Written task – Below are the entries; return exactly the line with "исчислении в четвертом квартале." and every later line, without anything else.

Data –

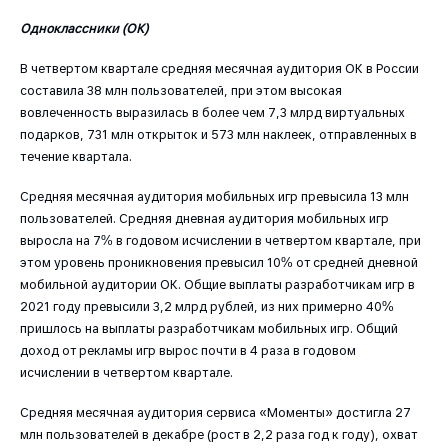
Одноклассники (ОК)
В четвертом квартале средняя месячная аудитория ОК в России
составила 38 млн пользователей, при этом высокая
вовлеченность выразилась в более чем 7,3 млрд виртуальных
подарков, 731 млн открыток и 573 млн наклеек, отправленных в
течение квартала.
Средняя месячная аудитория мобильных игр превысила 13 млн
пользователей. Средняя дневная аудитория мобильных игр
выросла на 7% в годовом исчислении в четвертом квартале, при
этом уровень проникновения превысил 10% от средней дневной
мобильной аудитории ОК. Общие выплаты разработчикам игр в
2021 году превысили 3,2 млрд рублей, из них примерно 40%
пришлось на выплаты разработчикам мобильных игр. Общий
доход от рекламы игр вырос почти в 4 раза в годовом
исчислении в четвертом квартале.
Средняя месячная аудитория сервиса «Моменты» достигла 27
млн пользователей в декабре (рост в 2,2 раза год к году), охват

Output of the exercise –
исчислении в четвертом квартале.
Средняя месячная аудитория сервиса «Моменты» достигла 27
млн пользователей в декабре (рост в 2,2 раза год к году), охват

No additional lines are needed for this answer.